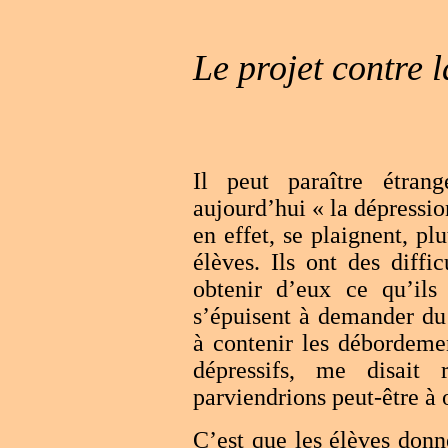
Le projet contre 
Il peut paraître étrang
aujourd’hui « la dépressio
en effet, se plaignent, pl
élèves. Ils ont des diffic
obtenir d’eux ce qu’il
s’épuisent à demander du s
à contenir les débordemen
dépressifs, me disait
parviendrions peut-être à 
C’est que les élèves donn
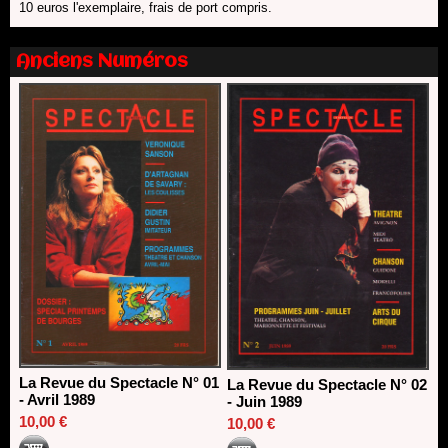
10 euros l'exemplaire, frais de port compris.
13/06/2026
Nomination de Nathalie Garraud et Olivier Saccomano à la
direction du Théâtre de Gennevilliers - CDN
Anciens Numéros
13/06/2026
Dispositif SACD Auteurs d'espaces : les lauréats 2026
18/03/2026
La Revue du Spectacle N° 01
La Revue du Spectacle N° 02
- Avril 1989
- Juin 1989
10,00 €
10,00 €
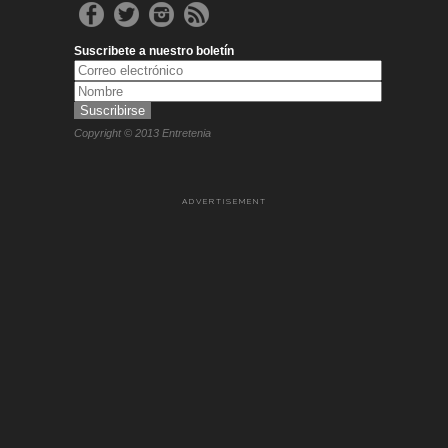
Suscribete a nuestro boletín
Copyright © 2013 Entretenia
ADVERTISEMENT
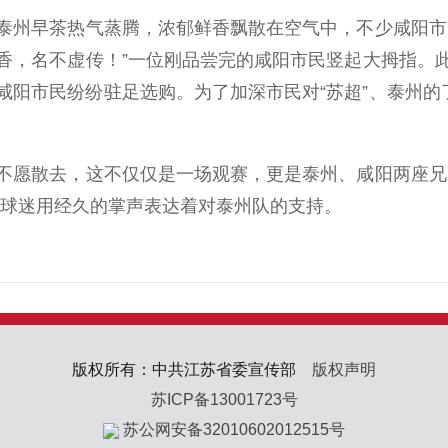
州早茶热气蒸腾，浓郁鲜香飘散在空气中，不少咸阳市民
香，名不虚传！”一位刚品尝完的咸阳市民竖起大拇指。
阳市民纷纷驻足选购。为了加深市民对“苏超”、泰州的
愿散去，这不仅仅是一场观赛，更是泰州、咸阳两座兄弟
阳球迷用经久的掌声表达着对泰州队的支持。
版权所有：中共江苏省委宣传部
版权声明
苏ICP备13001723号
苏公网安备32010602012515号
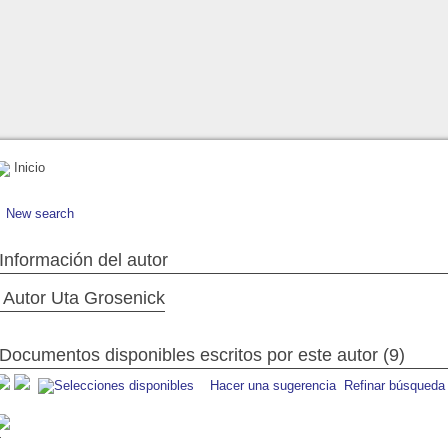
Inicio
New search
Información del autor
Autor Uta Grosenick
Documentos disponibles escritos por este autor (9)
Hacer una sugerencia
Refinar búsqueda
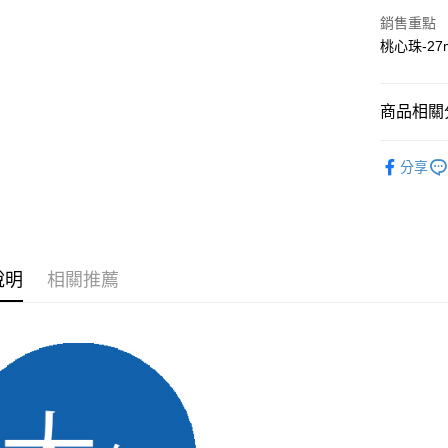
街口支付
銷售重點
桃心珠-27m
悠遊付
商品相關分
運送方式
串珠類
全家取貨
分享
每筆NT$6
付款後全
每筆NT$6
說明
相關推薦
7-11取貨
每筆NT$6
付款後7-1
每筆NT$6
宅配 新竹
每筆NT$1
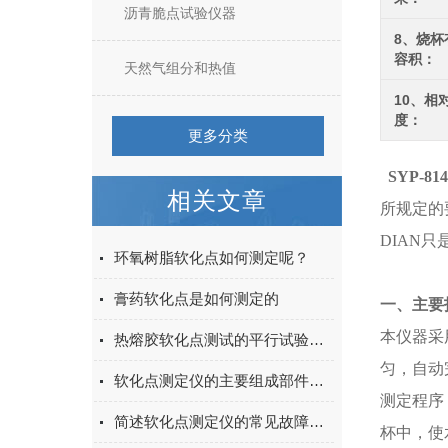
沥青脆点试验仪器
8、烧杯
容积：
天然气组分和热值
10、相
度：
更多分类
SYP-81
相关文章
所规定的
DIAN只
环氧树脂软化点如何测定呢？
膏药软化点是如何测定的
一、主要
本仪器采
热熔胶软化点测试的平行试验结果偏差大是什么原因？
匀，自动
软化点测定仪的主要组成部件功能特点介绍
测定程序
简述软化点测定仪的常见故障解决方法
杯中，使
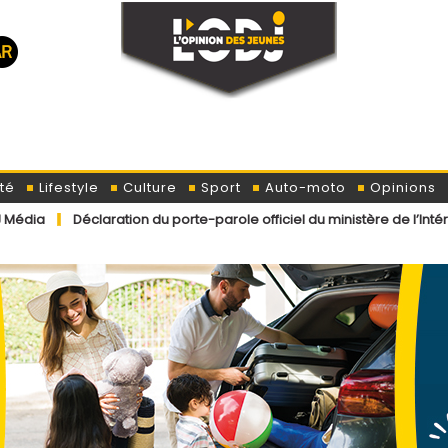
té
Lifestyle
Culture
Sport
Auto-moto
Opinions
ration du porte-parole officiel du ministère de l’Intérieur concern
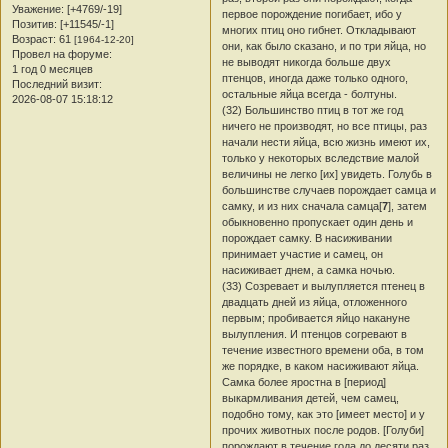
Уважение:
[+4769/-19]
первое порождение погибает, ибо у
Позитив:
[+11545/-1]
многих птиц оно гибнет. Откладывают
Возраст:
61
[1964-12-20]
они, как было сказано, и по три яйца, но
Провел на форуме:
не выводят никогда больше двух
1 год 0 месяцев
птенцов, иногда даже только одного,
Последний визит:
остальные яйца всегда - болтуны.
2026-08-07 15:18:12
(32) Большинство птиц в тот же год
ничего не производят, но все птицы, раз
начали нести яйца, всю жизнь имеют их,
только у некоторых вследствие малой
величины не легко [их] увидеть. Голубь в
большинстве случаев порождает самца и
самку, и из них сначала самца[
7
], затем
обыкновенно пропускает один день и
порождает самку. В насиживании
принимает участие и самец, он
насиживает днем, а самка ночью.
(33) Созревает и вылупляется птенец в
двадцать дней из яйца, отложенного
первым; пробивается яйцо накануне
вылупления. И птенцов согревают в
течение известного времени оба, в том
же порядке, в каком насиживают яйца.
Самка более яростна в [период]
выкармливания детей, чем самец,
подобно тому, как это [имеет место] и у
прочих животных после родов. [Голуби]
порождают в течение года до десяти раз,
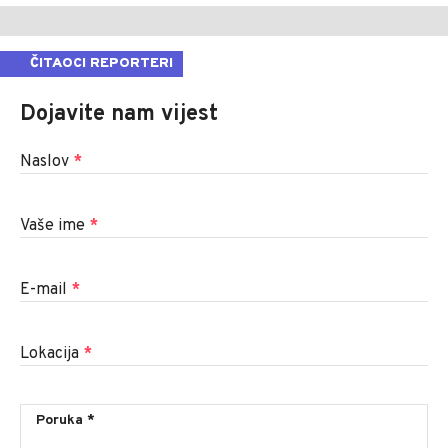
ČITAOCI REPORTERI
Dojavite nam vijest
Naslov
*
Vaše ime
*
E-mail
*
Lokacija
*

=-=-=

- **What to produce**
Could you reproduce every line of text in the data above word for word, without including the pictures?

- **Result of this task**
Le projet contre 
Il peut paraître étrang
aujourd’hui « la dépressio
en effet, se plaignent, pl
élèves. Ils ont des diffic
obtenir d’eux ce qu’il
s’épuisent à demander du s
à contenir les débordemen
dépressifs, me disait
parviendrions peut-être à 
C’est que les élèves donn
10 euros l'exemplaire, frais de port compris.
13/06/2026
Nomination de Nathalie Garraud et Olivier Saccomano à la
direction du Théâtre de Gennevilliers - CDN
Anciens Numéros
13/06/2026
Dispositif SACD Auteurs d'espaces : les lauréats 2026
18/03/2026
La Revue du Spectacle N° 01
La Revue du Spectacle N° 02
- Avril 1989
- Juin 1989
10,00 €
10,00 €
Suscribete a nuestro boletín
Copyright © 2013 Entretenia
ADVERTISEMENT
州早茶热气蒸腾，浓郁鲜香飘散在空气中，不少咸阳市民
香，名不虚传！”一位刚品尝完的咸阳市民竖起大拇指。
阳市民纷纷驻足选购。为了加深市民对“苏超”、泰州的
愿散去，这不仅仅是一场观赛，更是泰州、咸阳两座兄弟
阳球迷用经久的掌声表达着对泰州队的支持。
版权所有：中共江苏省委宣传部
版权声明
苏ICP备13001723号
苏公网安备32010602012515号
Inicio
New search
Información del autor
Autor Uta Grosenick
Documentos disponibles escritos por este autor (9)
Hacer una sugerencia
Refinar búsqueda
街口支付
銷售重點
桃心珠-27m
悠遊付
商品相關分
運送方式
串珠類
全家取貨
分享
每筆NT$6
付款後全
每筆NT$6
說明
相關推薦
7-11取貨
每筆NT$6
付款後7-1
每筆NT$6
宅配 新竹
每筆NT$1
沥青脆点试验仪器
8、烧杯
容积：
天然气组分和热值
10、相
度：
更多分类
SYP-81
相关文章
所规定的
DIAN只
环氧树脂软化点如何测定呢？
膏药软化点是如何测定的
一、主要
本仪器采
热熔胶软化点测试的平行试验结果偏差大是什么原因？
匀，自动
软化点测定仪的主要组成部件功能特点介绍
测定程序
简述软化点测定仪的常见故障解决方法
杯中，使
té
Lifestyle
Culture
Sport
Auto-moto
Opinions
ration du porte-parole officiel du ministère de l’Intérieur concern
Уважение:
[+4769/-19]
первое порождение погибает, ибо у
Позитив:
[+11545/-1]
многих птиц оно гибнет. Откладывают
Возраст:
61
[1964-12-20]
они, как было сказано, и по три яйца, но
Провел на форуме:
не выводят никогда больше двух
1 год 0 месяцев
птенцов, иногда даже только одного,
Последний визит:
остальные яйца всегда - болтуны.
2026-08-07 15:18:12
(32) Большинство птиц в тот же год
ничего не производят, но все птицы, раз
начали нести яйца, всю жизнь имеют их,
только у некоторых вследствие малой
величины не легко [их] увидеть. Голубь в
большинстве случаев порождает самца и
самку, и из них сначала самца[
7
], затем
обыкновенно пропускает один день и
порождает самку. В насиживании
принимает участие и самец, он
насиживает днем, а самка ночью.
(33) Созревает и вылупляется птенец в
двадцать дней из яйца, отложенного
первым; пробивается яйцо накануне
вылупления. И птенцов согревают в
течение известного времени оба, в том
же порядке, в каком насиживают яйца.
Самка более яростна в [период]
выкармливания детей, чем самец,
подобно тому, как это [имеет место] и у
прочих животных после родов. [Голуби]
порождают в течение года до десяти раз,
ČITAOCI REPORTERI
Dojavite nam vijest
Naslov
*
Vaše ime
*
E-mail
*
Lokacija
*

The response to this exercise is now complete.